If the AI is in a perfect box, then no human hears its debate. If its a sufficiently weak ML system, it won’t do much of anything. For the ??? AI that doesn’t want to get out, that would depend on how that worked. There might, or might not be some system consisting of fairly weak ML and a fairly weak box that is safe and still useful. It might be possible to use debate safely, but it would be with agents carefully designed to be safe in a debate, not arbitrary optimisers.
Also, the debaters better be comparably smart.
That is a good point, and this can indeed happen. If I believe something is a piece of chocolate while you—hating me—believe it is poison, we will happily coordinate towards me eating it. I was assuming that the AIs are copies of each other, which would eliminate most of these cases. (The remaining cases would be when the two AIs somehow diverge during the debate. I totally don’t see how this would happen, but that isn’t a particularly strong argument.)
Yes, this seems like a necessary assumption in a symmetric debate. Once again, this is trivially satisfied if the debaters are copies of each other. It is interesting to note that this assumption might not be sufficient because even if the debate has symmetric rules, the structure of claims might not be. (That is, there is the thing with false claims that are easier to argue for than against, or potentially with attempted human-hacks that are easier to pull off than prevent.)
“My intuition is that there will be a class of questions where debate is definitely safe, a class where it is unsafe, and a class where some questions are safe, some unsafe, and we don’t really know which are which.”
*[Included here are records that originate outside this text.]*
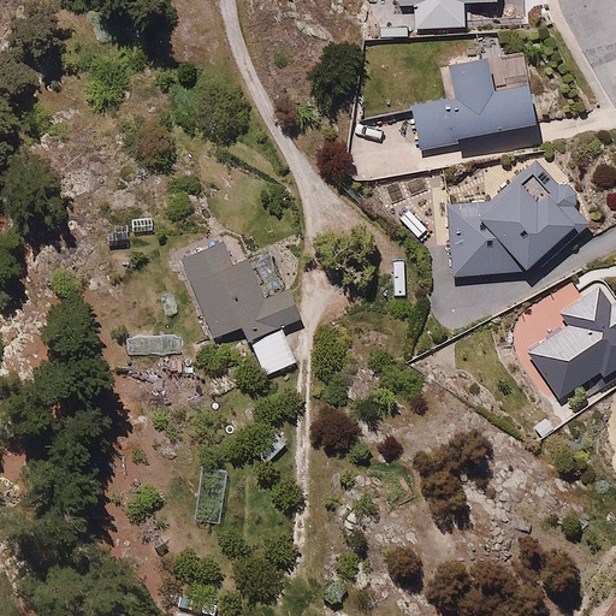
[(398,0),(400,6),(413,6),(414,29),(463,28),(465,4),(498,3),(497,0),(398,0)]
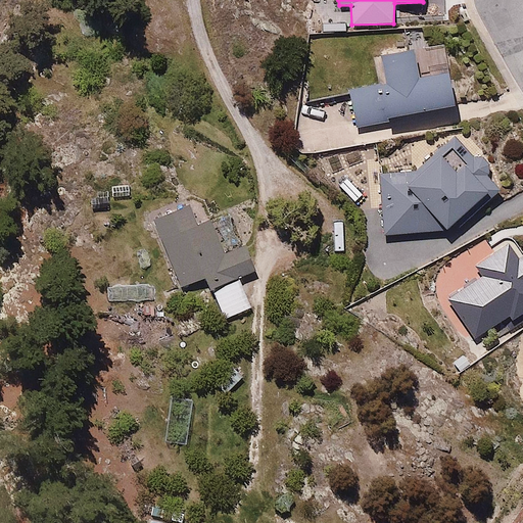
[(385,82),(349,87),(355,130),(389,125),(389,117),(449,108),(444,72),(414,77),(410,49),(381,53),(385,82)]
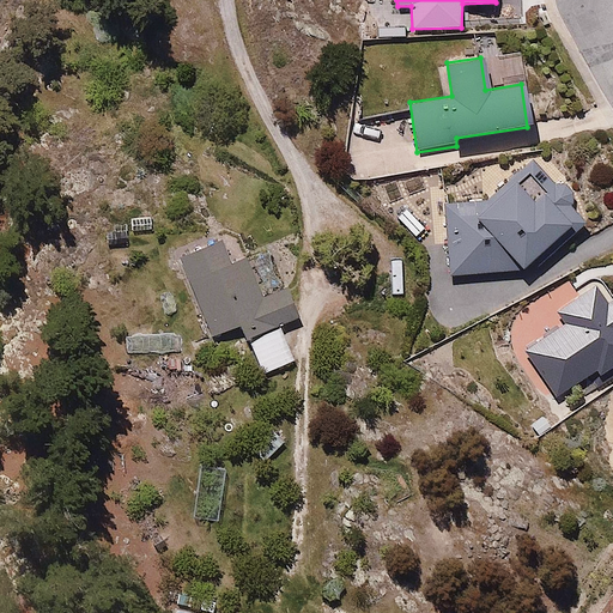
[(521,269),(577,216),(554,187),(533,205),(513,178),(472,211),(479,219),(439,250),(451,272),(521,269)]
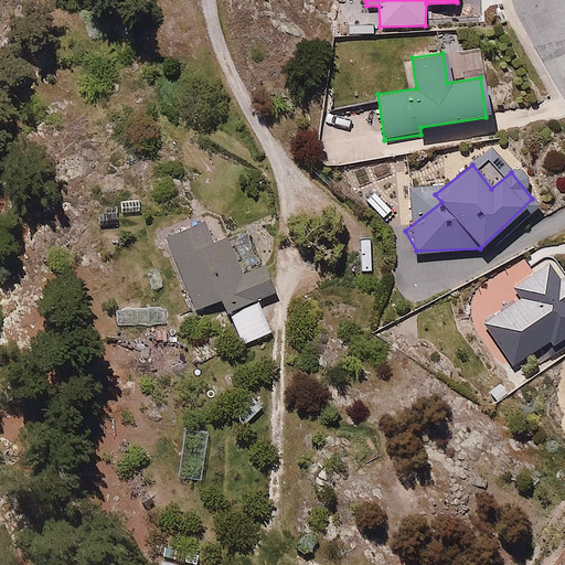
[(227,312),(257,300),(277,291),(266,267),(241,279),(222,236),(210,242),(201,221),(163,237),(195,311),(217,302),(222,315),(227,312)]
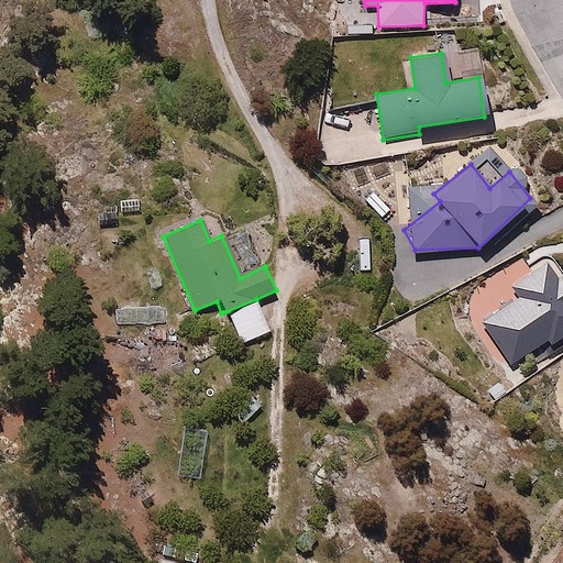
[(486,324),(515,363),(545,339),(551,346),(562,337),(562,276),(560,279),(545,261),(533,271),(527,263),(506,278),(520,298),(486,324)]
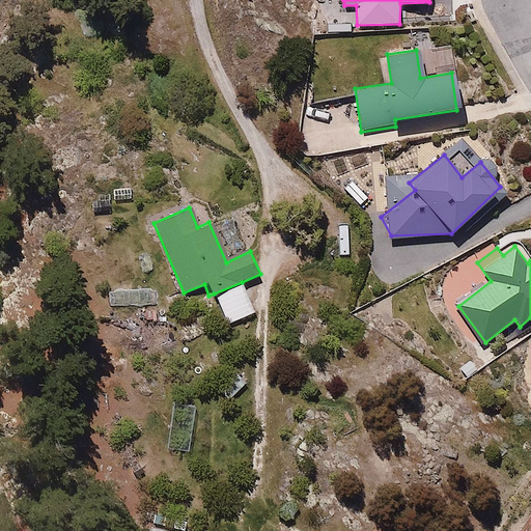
[(242,282),(214,294),(227,325),(255,312),(242,282)]
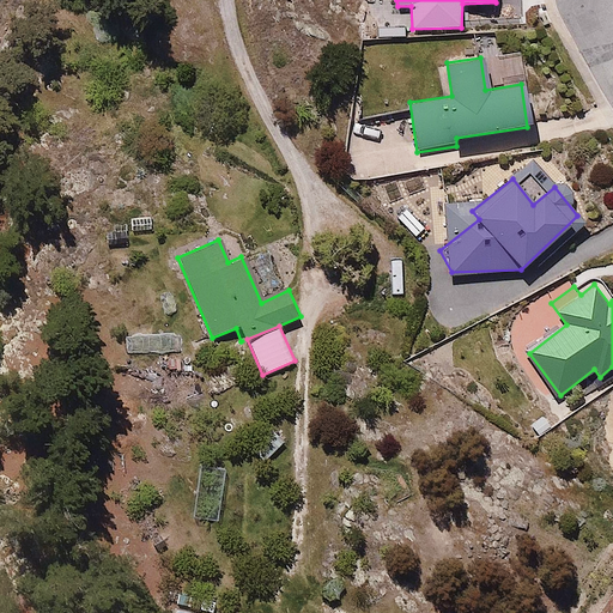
[(286,439),(273,426),(252,450),(265,462),(286,439)]
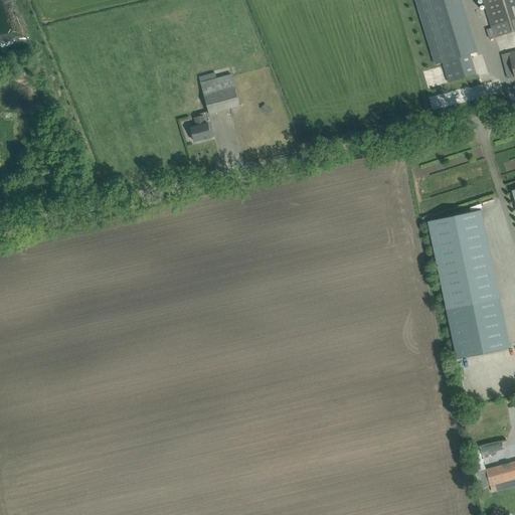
[(416,0),(437,64),(443,62),(470,54),(477,52),(460,0),(416,0)]
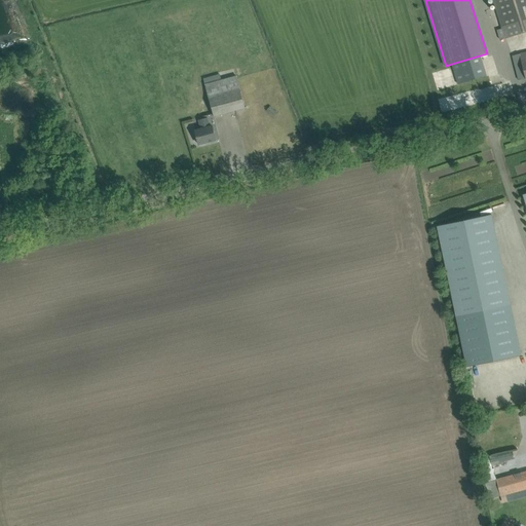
[(525,0),(493,0),(502,29),(505,39),(525,32),(525,0)]
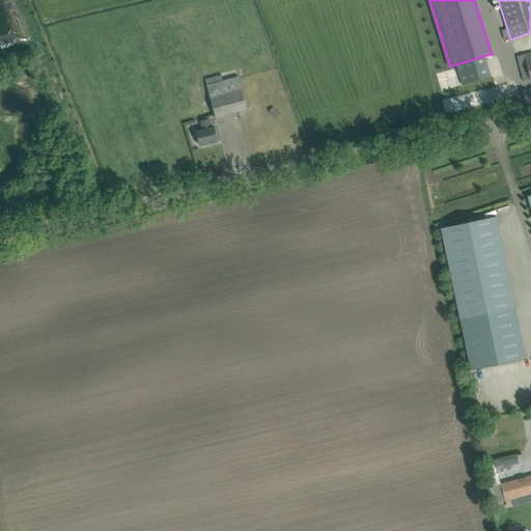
[(484,56),(456,64),(463,83),(491,75),(484,56)]
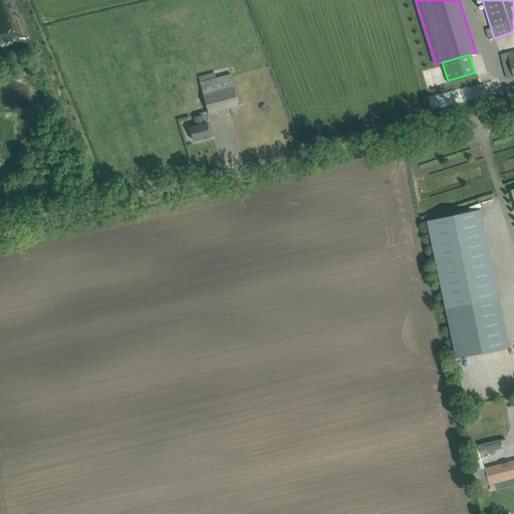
[(201,83),(209,113),(241,105),(241,104),(240,104),(232,74),(216,78),(215,73),(200,77),(201,82),(201,83)]
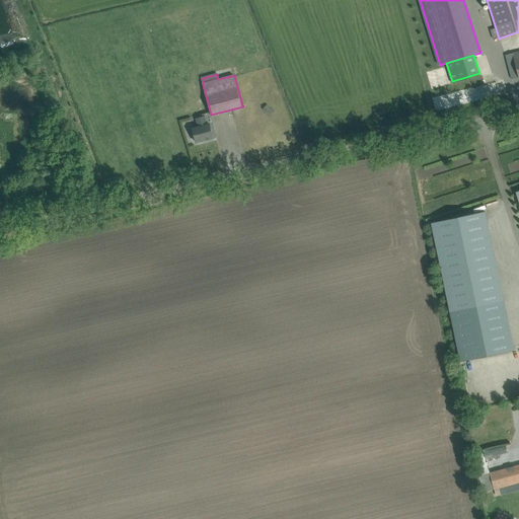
[(500,78),(435,95),(439,112),(504,94),(500,78)]
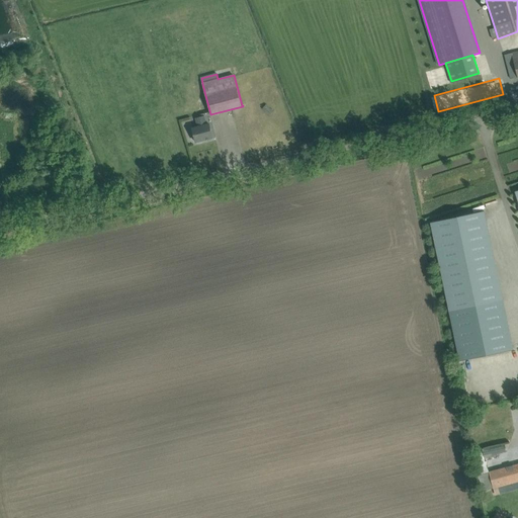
[(266,104),(262,108),(270,115),(273,111),(266,104)]
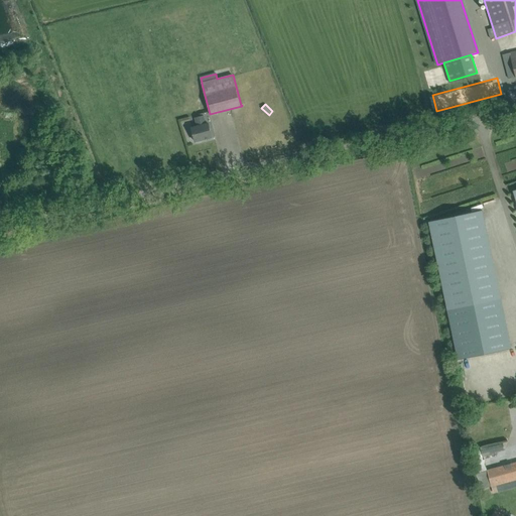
[(191,128),(192,132),(196,142),(212,138),(210,128),(208,124),(206,124),(204,116),(196,118),(198,127),(191,128)]
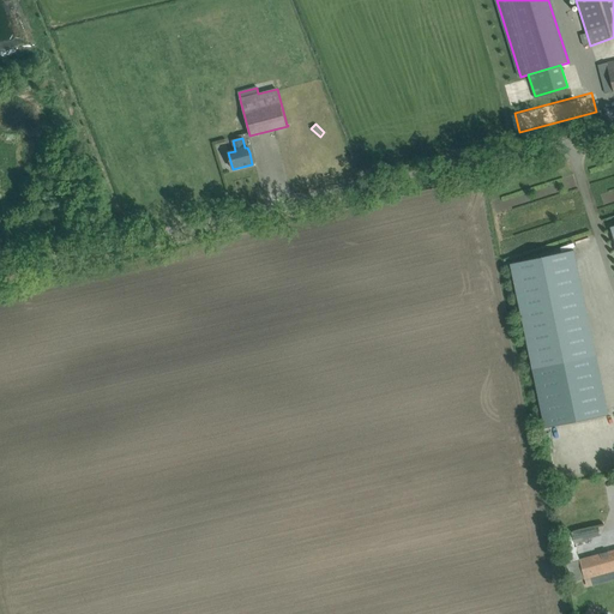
[(511,264),(546,428),(601,416),(566,252),(511,264)]
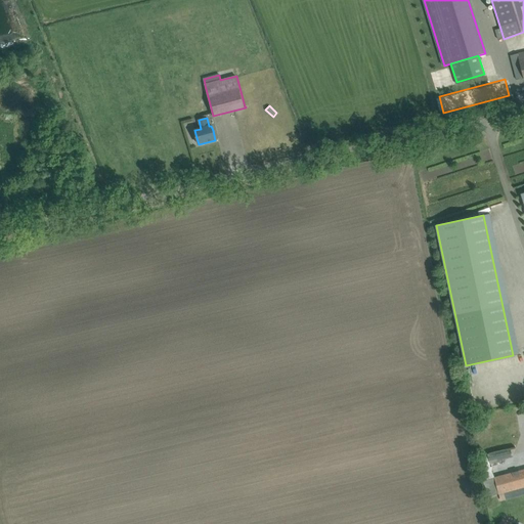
[(503,452),(488,454),(489,463),(504,460),(503,452)]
Interesting. Do you have some examples of types of questions you expect to be safe or potential features of save questions? Is it mostly about the downstram consquences that answers would have, or more about instrumental goals that the questions induce for debaters?
I haven’t yet thought about this in much detail, but here is what I have:
I will assume you can avoid getting “hacked” while overseeing the debate. If you don’t assume that, then it might be important whether you can differentiate between arguments that are vs aren’t relevant to the question at hand. (I suppose that it is much harder to get hacked when strictly sticking to a specific subject-matter topic. And harder yet if you are, e.g., restricted to answering in math proofs, which might be sufficient for some types of questions.)
As for the features of safe questions, I think that one axis is the potential impact of the answer and an orthogonal one is the likelihood that the answer will be undesirable/misaligned/bad. My guess is that if you can avoid getting hacked, then the lower-impact-of-downstream-consequences questions are inherently safer (from the trivial reason of being less impactful). But this feels like a cheating answer, and the second axis seems more interesting.
My intuition about the “how likely are we to get an aligned answer” axis is this: There questions where I am fairly confident in our judging skills (for example, math proofs). Many of those could fall into the “definitely safe” category. Then there is the other extreme of questions where our judgement might be very fallible—things that are too vague or that play into our biases. (For example hard philosophical questions and problems whose solutions depend on answers to such questions. E.g., I wouldn’t trust myself to be a good judge of “how should we decide on the future of the universe” or “what is the best place for me to go for a vacation”.) I imagine these are “very likely unsafe”. And as a general principle, where there are two extremes, there often will be a continuum inbetween. Maybe “what is a reasonable way of curing cancer?” could fall here? (Being probably safe, but I wouldn’t bet all my money on it.)